(Records excerpted from a collection)
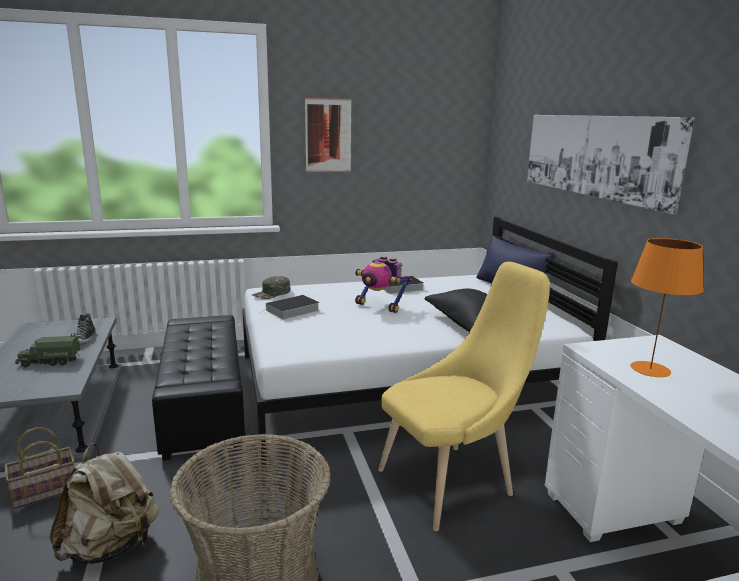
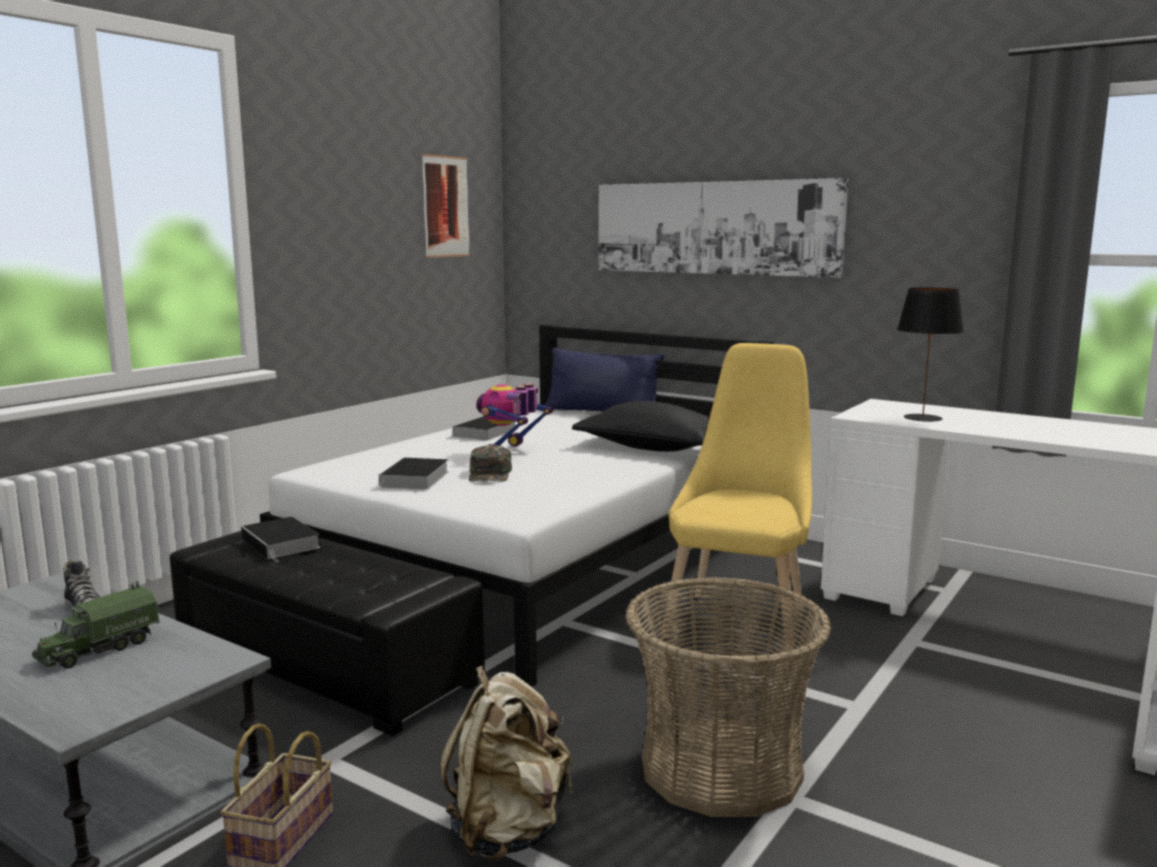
camera: 40 degrees left, 5 degrees down
green cap [252,276,290,299] -> green cap moved to [469,445,512,482]
picture [305,98,351,172] -> picture moved to [422,154,470,258]
toy robot [355,256,411,313] -> toy robot turned 120 degrees clockwise [476,383,553,447]
orange table lamp [631,238,704,377] -> black table lamp [897,287,964,422]
none -> book [241,517,320,562]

> WORK TO BE COMPLETED: Each entry above should be printed exactly, and any picture in it left out.

> RESPONSE TO THE TASK:
camera: 40 degrees left, 5 degrees down
green cap [252,276,290,299] -> green cap moved to [469,445,512,482]
picture [305,98,351,172] -> picture moved to [422,154,470,258]
toy robot [355,256,411,313] -> toy robot turned 120 degrees clockwise [476,383,553,447]
orange table lamp [631,238,704,377] -> black table lamp [897,287,964,422]
none -> book [241,517,320,562]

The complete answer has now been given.